InvalidCharacterError
The string contained a character that did not fit in a single byte. See "Unicode strings" below for more detail.

Example

const encodedData = window.btoa('Hello, world'); // encode a string
const decodedData = window.atob(encodedData); // decode the string

Unicode strings

The btoa() function takes a JavaScript string as a parameter. In JavaScript strings are represented using the UTF-16 character encoding: in this encoding, strings are represented as a sequence of 16-bit (2 byte) units. Every ASCII character fits into the first byte of one of these units, but many other characters don't.
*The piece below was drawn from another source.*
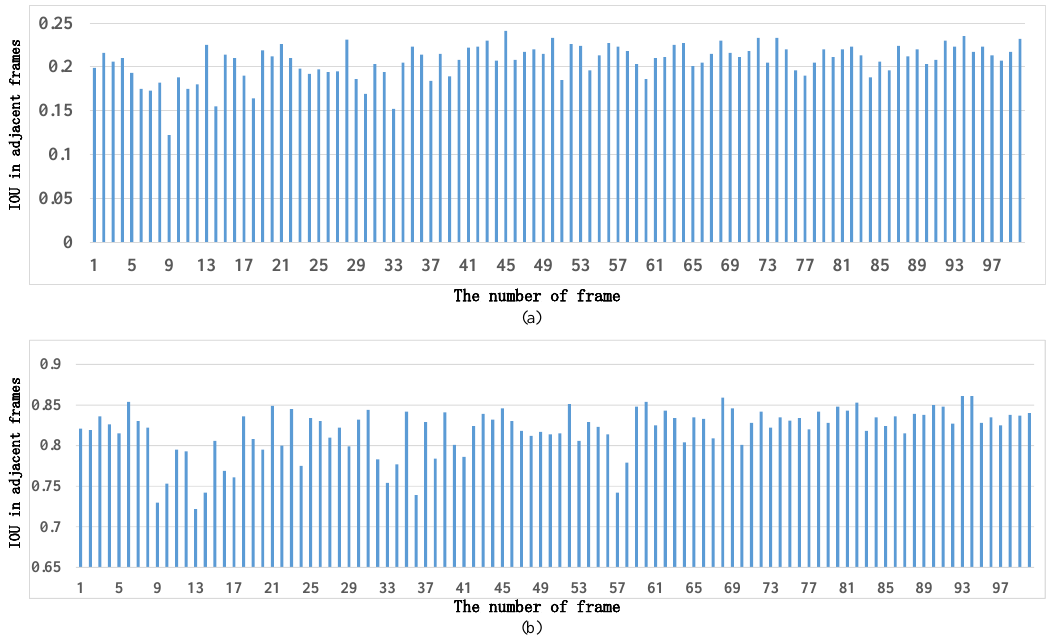
Figure 11. The IOU in adjacent frames: ( a ) the result of the CBAF module is only approximately 0.2; ( b ) the result of the ODEM-GAN module is increased to approximately 0.78, and the jitter is effectively suppressed.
Base64, by design, expects binary data as its input. In terms of JavaScript strings, this means strings in which each character occupies only one byte. So if you pass a string into btoa() containing characters that occupy more than one byte, you will get an error, because this is not considered binary data:

const ok = "a";
console.log(ok.codePointAt(0).toString(16)); //   61: occupies < 1 byte

const notOK = "✓"
console.log(notOK.codePointAt(0).toString(16)); // 2713: occupies > 1 byte

console.log(btoa(ok));    // YQ==
console.log(btoa(notOK)); // error

If you need to encode Unicode text as ASCII using btoa(), one option is to convert the string such that each 16-bit unit occupies only one byte. For example:

// convert a Unicode string to a string in which
// each 16-bit unit occupies only one byte
function toBinary(string) {
  const codeUnits = new Uint16Array(string.length);
  for (let i = 0; i < codeUnits.length; i++) {
    codeUnits[i] = string.charCodeAt(i);
  }
  return String.fromCharCode(...new Uint8Array(codeUnits.buffer));
}

// a string that contains characters occupying > 1 byte
const myString = "☸☹☺☻☼☾☿";

const converted = toBinary(myString);
const encoded = btoa(converted);
console.log(encoded);                 // OCY5JjomOyY8Jj4mPyY=

If you do this, of course you'll have to reverse the conversion on the decoded string:

function fromBinary(binary) {
  const bytes = new Uint8Array(binary.length);
  for (let i = 0; i < bytes.length; i++) {
    bytes[i] = binary.charCodeAt(i);
  }
  return String.fromCharCode(...new Uint16Array(bytes.buffer));
}

const decoded = atob(encoded);
const original = fromBinary(decoded);
console.log(original);                // ☸☹☺☻☼☾☿

Polyfill

You can use a polyfill from https://github.com/MaxArt2501/base64-js/blob/master/base64.js for browsers that don't support it.

Specifications

Specification Status Comment
{{SpecName('HTML WHATWG', '#dom-btoa', 'WindowOrWorkerGlobalScope.btoa()')}} {{Spec2('HTML WHATWG')}} Method moved to the WindowOrWorkerGlobalScope mixin in the latest spec.
{{SpecName('HTML5.1', '#dom-windowbase64-btoa', 'WindowBase64.btoa()')}} {{Spec2('HTML5.1')}} Snapshot of {{SpecName("HTML WHATWG")}}. No change.
{{SpecName("HTML5 W3C", "#dom-windowbase64-btoa", "WindowBase64.btoa()")}} {{Spec2('HTML5 W3C')}} Snapshot of {{SpecName("HTML WHATWG")}}. Creation of WindowBase64 (properties where on the target before it).